蕭遠暮忽的抬起趙無眠的小臂,用力咬了一口,甚至都咬出了血,她才收口,語氣發狠,“我不好朝她生氣,那就欺負她的侄兒!”
代入蕭遠暮,趙無眠自個都覺得惱火,也便由她去了,這點疼還不如身上的傷,便只是躺在榻上稍顯擔憂道:
“我血里有毒啊。”
“一點毒,怎么可能奈何我…我只是傷勢太重,實戰比不上一般武魁,但抗毒依舊不差…”
蕭遠暮舔了舔粉唇上的朱紅血跡,淡淡說罷,又將手帕浸濕,幫趙無眠擦拭。
用力之大,都快給趙無眠弄禿嚕皮了,好似要徹底洗清蕭冷月殘留在上面的味道。
趙無眠覺得可愛,心情大好,只是擦拭片刻,蕭遠暮又覺生硬,側眼斜視趙無眠。
趙無眠移開視線,“你都夸我有勁…確實如此。”
蕭遠暮收回視線,隨手將手帕扔進水盆,警告道:
“你心底暗爽也好,彷徨也罷,我氣也出了,無所謂,但師父也要面子,日后待你恢復記憶,還會一試…你絕不能讓她知道你清醒,找個機會,再裝昏一次。”
“我覺得還是和她聊聊為好。”
“聊?聊什么?用你勾搭別家女子的手段調戲師父?你若真這么干,瞧她揍不揍你,聽我的,再裝昏一次。”
蕭遠暮白了他一眼。
趙無眠想起蕭冷月脫去繡鞋揍他的兇樣,若他真敢面上對她有半點不軌之心,蕭冷月還真會揍他。
也便先頷首,繼而朝蕭遠暮笑道:“今晚我帥吧,幫你解決槍魁這么個心腹大患。”
“他也配當我的心腹大患?”蕭遠暮微微搖頭,語氣不屑,但說至此處,還是難免一笑,朝趙無眠說了聲‘謝謝’。

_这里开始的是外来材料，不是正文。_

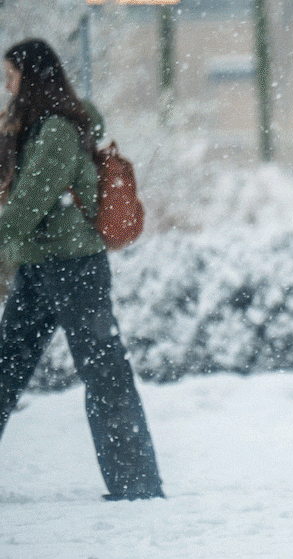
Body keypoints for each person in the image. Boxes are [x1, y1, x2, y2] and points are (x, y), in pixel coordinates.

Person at [0, 39, 164, 500]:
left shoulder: (56, 130)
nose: (6, 85)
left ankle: (136, 484)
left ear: (32, 78)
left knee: (104, 372)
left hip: (75, 267)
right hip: (39, 265)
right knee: (6, 367)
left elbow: (30, 200)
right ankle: (136, 482)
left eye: (11, 76)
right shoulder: (31, 126)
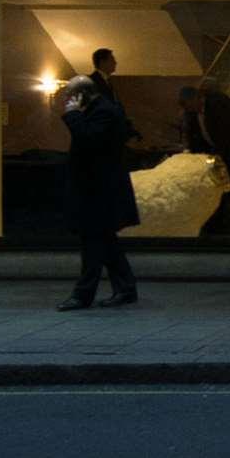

趙無眠沒有多言,只是張開手,她頓了頓,很是乖順靠在他的肩上,踢開自己繡鞋。
趙無眠摟住蕭遠暮,雖然此刻身段根本比不上蕭冷月,甚至仿佛摟著自己閨女似的,但趙無眠的心很是平靜,只覺溫情。
“對了,陳期遠呢?”
“不知道,死了吧。”
“哦。”
兩人的話語戛然而止,房中又恢復平靜。
隔壁房間隱隱傳來倒水細響,約莫是蕭冷月燒了水準備沐浴。
兩人依舊沒說話,只是如此抱著。
不知過了多久,趙無眠才忽的開口,嘿嘿一笑,“遠暮…”
“嗯?做什么?”蕭遠暮發出一聲鼻音,語氣好似少女般天真。
“還能長大不?”
蕭遠暮的語氣帶上幾分饒有興趣,又似高高在上般的威嚴,“想要姐姐的獎勵了?”
“什么獎勵…就一盞茶的時間,貌似也做不了什么?”
蕭遠暮很有風情白了趙無眠一眼,嬌軀緩緩長大,語氣似夢還真,輕聲迷蒙,“姐姐渾身是寶,有你舒坦的…”
沙沙————
屋外客棧,風雨依舊,屋內黃燈不知何時熄滅。
只是動情的男女,明顯是忘了隔壁還有人。
蕭冷月拉開腰帶,衣裙滑落,緩緩踏入浴桶,忽的動作一頓,側目看向木墻,表情錯愕。
不是,我洗了澡就會去看望無眠啊,現在還讓我怎么看望?
蕭冷月撩著水花,略顯出神洗著澡,只得等明日再與趙無眠見面…也好,省的尷尬。
她心緒復雜,隨便洗洗便跨出浴桶,耳邊聽著隔壁傳來的細微動靜,正欲取毛巾擦拭身子,卻呆站在原地。
幾秒過后,蕭冷月又莫名其妙,再度跨進浴桶。
蕭冷月發現了不得的事。
自己百般折騰,就是沒有蕭遠暮口中的感覺…但聽著無眠和遠暮折騰,她似乎有點…
上次在聽瀾莊,貌似也是這樣。
她該不會心理有點,有點不似常人吧…
蕭冷月忽的雙手撩起溫熱水花,撩在面上。